### [YOUR OBJECTIVE]
Rewrite the text of every entry below, substituting "graph" for each occurrence of "chart" and leaving everything else unchanged. Omit the pictures.

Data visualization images

----

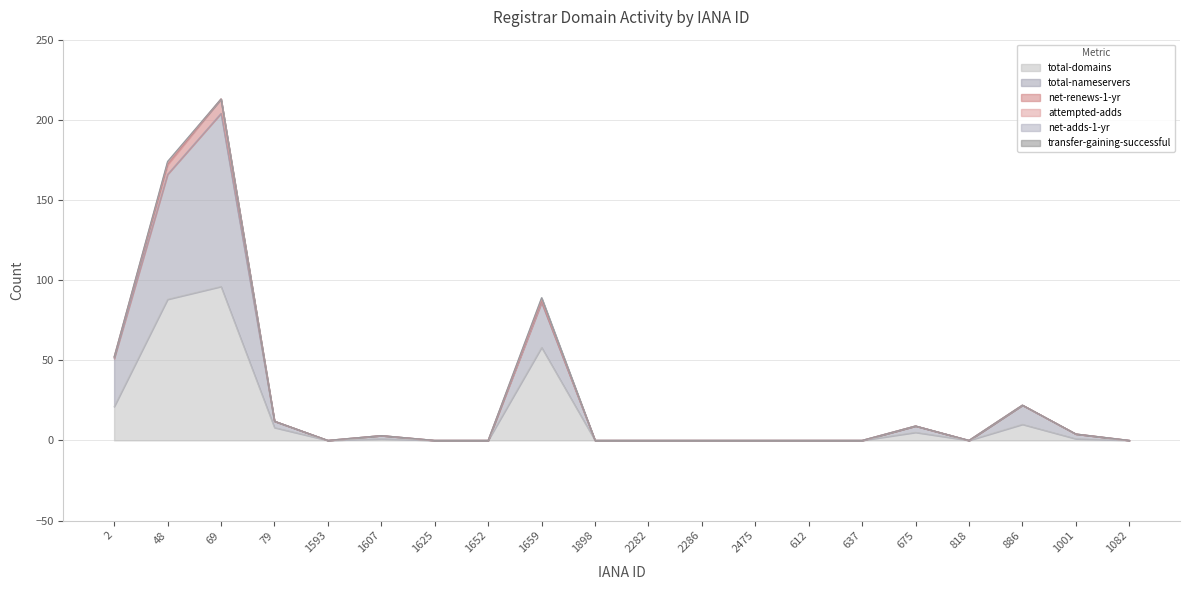

At which label does net-adds-1-yr reach its peak?

48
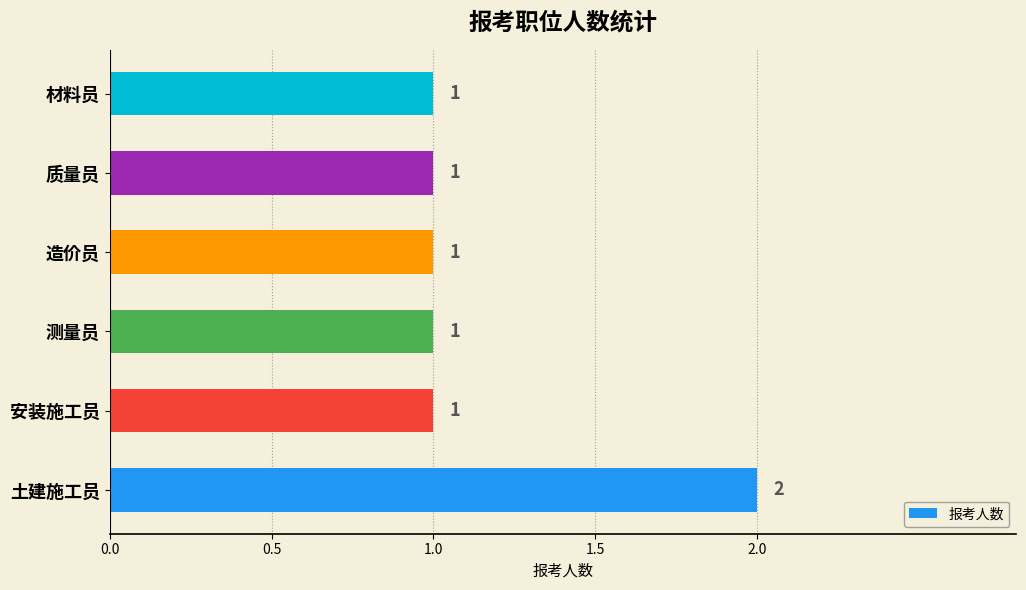

The chart shows a value of 1 at 材料员. True or false?

True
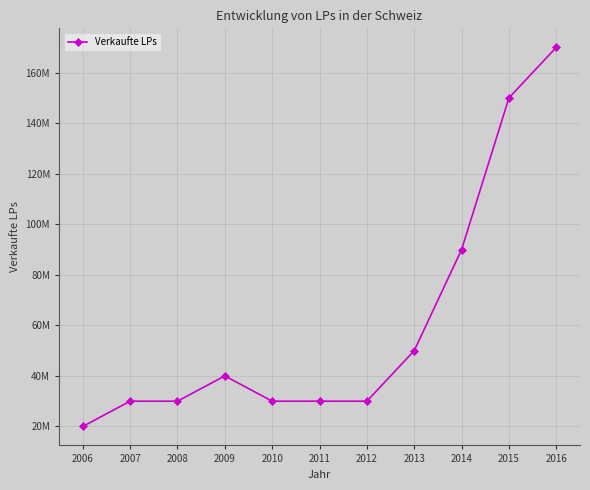

Is this an area chart (filled region under the line)?

No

----

### [EXERCISE RESPONSE]
At which label does net-adds-1-yr reach its peak?

48

The graph shows a value of 1 at 材料员. True or false?

True

Is this an area graph (filled region under the line)?

No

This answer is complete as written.